M. Dupuytren n’avait pas dans la main une grande habileté ; ses doigts mal faits, ses ongles carrés qu’il rongeait sans cesse, s’opposaient à ce qu’il eût la dextérité ou la grace qui distinguent d’autres chirurgiens. L’auteur d’un écrit, publié récemment, sur M. Dupuytren, me semble avoir bien expliqué la raison de l’espèce de gaucherie que l’on remarquait souvent dans ses mouvemens lorsqu’il opérait : « C’est qu’il n’oubliait jamais, dit-il, son rôle de professeur de clinique. Il avait devant lui un nombre considérable d’élèves, avides de saisir tous les temps de l’opération. Pour satisfaire à cette exigence, il prenait quelquefois des positions gênantes qui rendaient l’opération plus difficile et lui donnaient un air gauche… Non-seulement le professeur choisissait toujours la position la plus favorable aux spectateurs, mais il expliquait encore les divers temps de l’opération à mesure qu’il les exécutait. Il parlait en opérant, ce qui suppose un grand sang-froid et une présence d’esprit rare[1]. »
Après la leçon et les opérations venaient les consultations gratuites, et ce n’était qu’après avoir ainsi consacré les cinq ou six premières heures de la journée aux pauvres, que le chirurgien de l’Hôtel-Dieu pouvait se livrer à ses propres affaires et à sa clientelle ; quand on songe au prix de chaque heure pour un homme dont le temps était si largement payé, on ne peut qu’admirer encore davantage le zèle avec lequel il a pendant toute sa vie fait passer son service de l’Hôtel-Dieu avant toute autre occupation.

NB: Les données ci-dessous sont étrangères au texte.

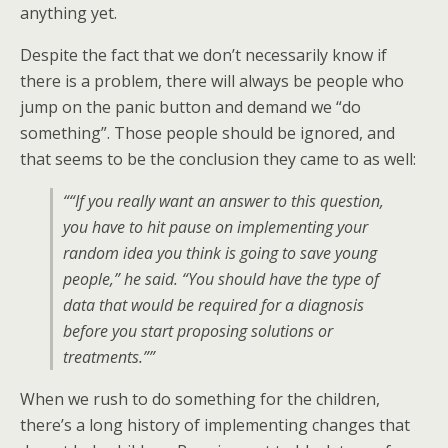
anything yet.
Despite the fact that we don’t necessarily know if
there is a problem, there will always be people who
jump on the panic button and demand we “do
something”. Those people should be ignored, and
that seems to be the conclusion they came to as well:
““If you really want an answer to this question,
you have to hit pause on implementing your
random idea you think is going to save young
people,” he said. “You should have the type of
data that would be required for a diagnosis
before you start proposing solutions or
treatments.””
When we rush to do something for the children,
there’s a long history of implementing changes that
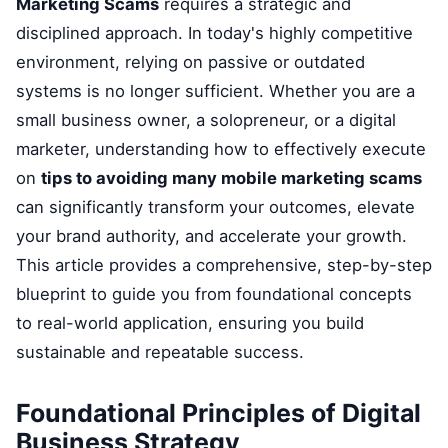
Marketing Scams
requires a strategic and
disciplined approach. In today's highly competitive
environment, relying on passive or outdated
systems is no longer sufficient. Whether you are a
small business owner, a solopreneur, or a digital
marketer, understanding how to effectively execute
on
tips to avoiding many mobile marketing scams
can significantly transform your outcomes, elevate
your brand authority, and accelerate your growth.
This article provides a comprehensive, step-by-step
blueprint to guide you from foundational concepts
to real-world application, ensuring you build
sustainable and repeatable success.
Foundational Principles of Digital
Business Strategy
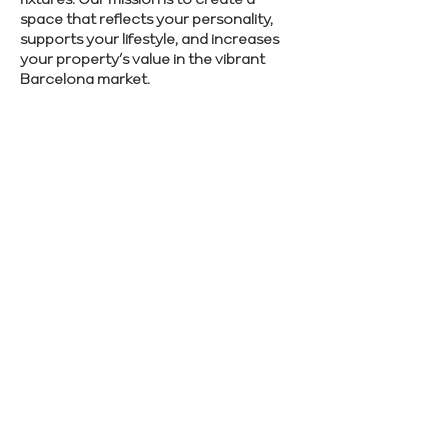
space that reflects your personality,
supports your lifestyle, and increases
your property’s value in the vibrant
Barcelona market.
Let’s make your Barcelona renovation
stress-free—reach out to Renovate
Manager and start planning.
SCHEDULE CONSULTATION
Previous
Next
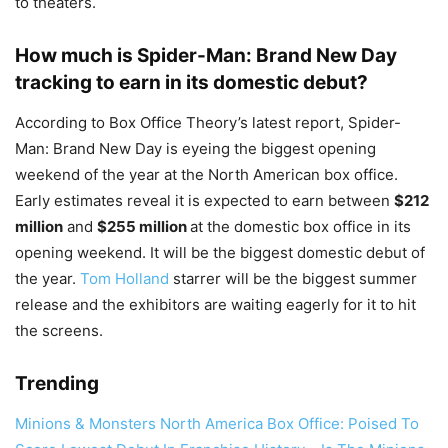
to theaters.
How much is Spider-Man: Brand New Day
tracking to earn in its domestic debut?
According to Box Office Theory’s latest report, Spider-
Man: Brand New Day is eyeing the biggest opening
weekend of the year at the North American box office.
Early estimates reveal it is expected to earn between
$212
million
and
$255 million
at the domestic box office in its
opening weekend. It will be the biggest domestic debut of
the year.
Tom Holland
starrer will be the biggest summer
release and the exhibitors are waiting eagerly for it to hit
the screens.
Trending
Minions & Monsters North America Box Office: Poised To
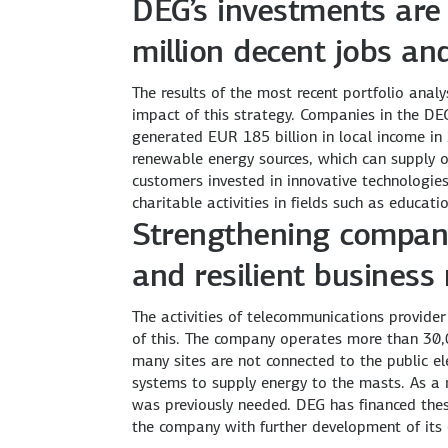
DEG’s investments are 
million decent jobs an
The results of the most recent portfolio anal
impact of this strategy. Companies in the DE
generated EUR 185 billion in local income in
renewable energy sources, which can supply 
customers invested in innovative technologie
charitable activities in fields such as educati
Strengthening compani
and resilient business
The activities of telecommunications provider
of this. The company operates more than 30,
many sites are not connected to the public ele
systems to supply energy to the masts. As a r
was previously needed. DEG has financed the
the company with further development of it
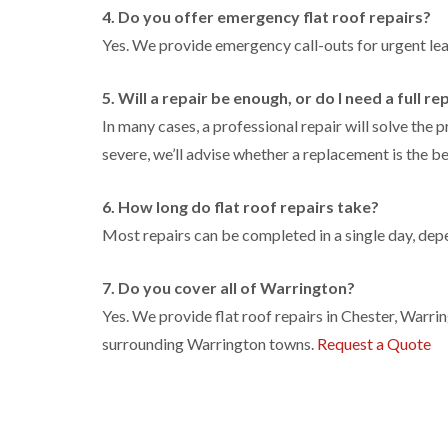
4. Do you offer emergency flat roof repairs?
Yes. We provide emergency call-outs for urgent l
5. Will a repair be enough, or do I need a full 
In many cases, a professional repair will solve the 
severe, we’ll advise whether a replacement is the be
6. How long do flat roof repairs take?
Most repairs can be completed in a single day, depe
7. Do you cover all of Warrington?
Yes. We provide flat roof repairs in Chester, Warr
surrounding Warrington towns.
Request a Quote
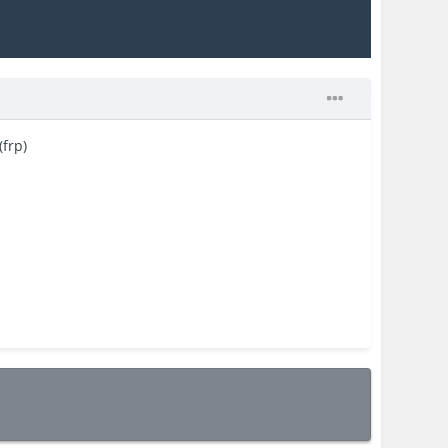
(frp)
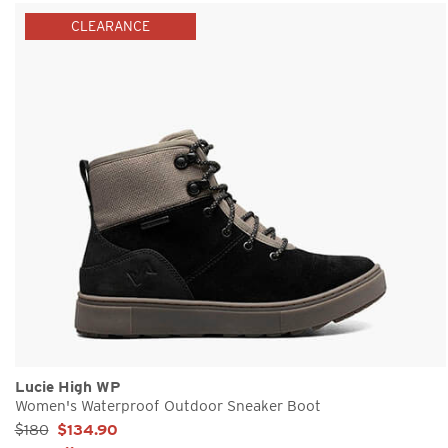
CLEARANCE
Lucie High WP
Women's Waterproof Outdoor Sneaker Boot
Sale Price:
$180
$134.90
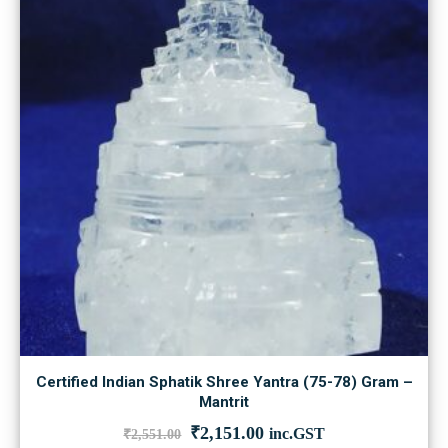
Certified Indian Sphatik Shree Yantra (75-78) Gram –
Mantrit
Original
Current
₹
2,151.00
inc.GST
₹
2,551.00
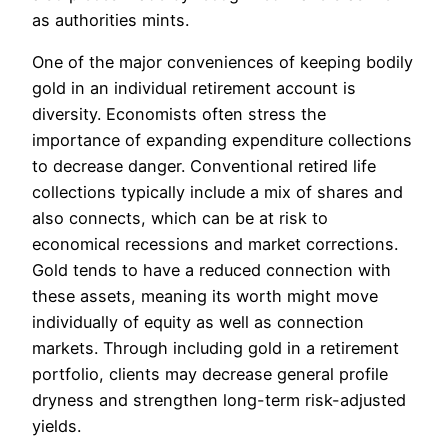
as authorities mints.
One of the major conveniences of keeping bodily
gold in an individual retirement account is
diversity. Economists often stress the
importance of expanding expenditure collections
to decrease danger. Conventional retired life
collections typically include a mix of shares and
also connects, which can be at risk to
economical recessions and market corrections.
Gold tends to have a reduced connection with
these assets, meaning its worth might move
individually of equity as well as connection
markets. Through including gold in a retirement
portfolio, clients may decrease general profile
dryness and strengthen long-term risk-adjusted
yields.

Il était toujours plus de dix heures lorsque M. Dupuytren quittait l’hôpital. Il déposait le tablier, prenait gravement sous le bras le petit pain que, suivant un antique usage, les médecins de l’Hôtel-Dieu reçoivent chaque matin, puis il s’acheminait à pied jusque chez lui,
- ↑ Essai historique sur Dupuytren, par Vidal (de Cassis), professeur agrégé à la faculté de médecine de Paris, etc.